---------- PROVIDED PASSAGE
The volume is created but empty.

Logs of the restore and velero debug --restore jenkins-rd-backup-manual-20240422144640 :

bundle-2024-04-24-15-22-16.tar.gz

velero_restore_logs.txt

What did you expect to happen:

To get a full restore.

The following information will help us better understand what's going on:

Environment:

Velero version (use velero version): Server 1.13.0 Client 1.9.1
Velero features (use velero client config get features): None
Kubernetes version (use kubectl version): Server Version: v1.26.9+rke2r1
Kubernetes installer & version: rke2r1
Cloud provider or hardware configuration: bare metal
OS (e.g. from /etc/os-release):

Vote on this issue!

This is an invitation to the Velero community to vote on issues, you can see the project's top voted issues listed here.
Use the "reaction smiley face" up to the right of this comment to vote.

:+1: for "I would like to see this bug fixed as soon as possible"
:-1: for "There are more important bugs to focus on right now"
--------------------
---------- PROVIDED RECORDS
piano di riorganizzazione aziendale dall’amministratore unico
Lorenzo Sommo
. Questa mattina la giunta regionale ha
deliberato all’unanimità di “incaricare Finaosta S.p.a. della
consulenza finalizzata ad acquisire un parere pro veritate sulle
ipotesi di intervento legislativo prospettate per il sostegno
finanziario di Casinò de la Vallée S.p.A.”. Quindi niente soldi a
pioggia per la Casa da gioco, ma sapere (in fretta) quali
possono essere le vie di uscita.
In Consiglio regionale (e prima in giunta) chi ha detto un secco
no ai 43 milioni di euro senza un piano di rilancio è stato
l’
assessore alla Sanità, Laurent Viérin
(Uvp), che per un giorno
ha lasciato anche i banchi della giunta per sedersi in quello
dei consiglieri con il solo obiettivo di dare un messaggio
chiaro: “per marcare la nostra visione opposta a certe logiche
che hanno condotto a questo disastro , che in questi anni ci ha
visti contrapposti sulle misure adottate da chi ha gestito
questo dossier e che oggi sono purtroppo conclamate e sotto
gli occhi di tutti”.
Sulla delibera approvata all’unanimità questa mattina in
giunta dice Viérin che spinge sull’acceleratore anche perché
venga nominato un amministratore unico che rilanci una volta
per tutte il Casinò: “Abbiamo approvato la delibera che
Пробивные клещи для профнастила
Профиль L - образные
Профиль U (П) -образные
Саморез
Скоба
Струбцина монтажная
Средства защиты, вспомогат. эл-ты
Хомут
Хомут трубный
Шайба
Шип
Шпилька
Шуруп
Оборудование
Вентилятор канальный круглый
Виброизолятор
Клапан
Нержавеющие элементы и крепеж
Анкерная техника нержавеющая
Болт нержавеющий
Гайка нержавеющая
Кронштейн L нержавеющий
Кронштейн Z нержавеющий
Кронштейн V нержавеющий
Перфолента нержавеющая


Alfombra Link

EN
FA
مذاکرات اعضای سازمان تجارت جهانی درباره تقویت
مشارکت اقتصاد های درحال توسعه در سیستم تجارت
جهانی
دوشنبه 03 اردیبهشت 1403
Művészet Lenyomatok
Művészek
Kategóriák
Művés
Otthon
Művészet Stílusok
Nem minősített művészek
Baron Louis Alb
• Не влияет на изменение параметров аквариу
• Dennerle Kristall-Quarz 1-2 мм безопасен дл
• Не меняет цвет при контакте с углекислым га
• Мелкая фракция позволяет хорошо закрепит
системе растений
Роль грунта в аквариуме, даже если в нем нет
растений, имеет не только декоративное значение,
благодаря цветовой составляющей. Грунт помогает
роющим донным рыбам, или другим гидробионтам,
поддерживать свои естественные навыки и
--------------------
> PROBLEM DETAILS:
Can you carry on the Velero restore bug report above from the point where it ends?

> RESULT FOR THIS EXERCISE:
allenxu404 commented 2 months ago

Based on the status of the PodVolumeRestore, it appears that the PodVolumeRestore was not processed by the node agent:

 status:
    progress: {}

To troubleshoot this issue, please check the overall state of your cluster. Specifically, you may want to verify:

The node agent has been successfully deployed on the associated node.
The associated pod has been restored and is running as expected.

Reviewing these cluster conditions should help you identify the root cause and resolve the issue.

leandreArturia commented 2 months ago

The node agent is correctly installed and running as daemonset on every node of the cluster.

The pod is restored but in pending state with the error :

0/6 nodes are available: pod has unbound immediate PersistentVolumeClaims. preemption: 0/6 nodes are available: 6 Preemption is not helpful for scheduling..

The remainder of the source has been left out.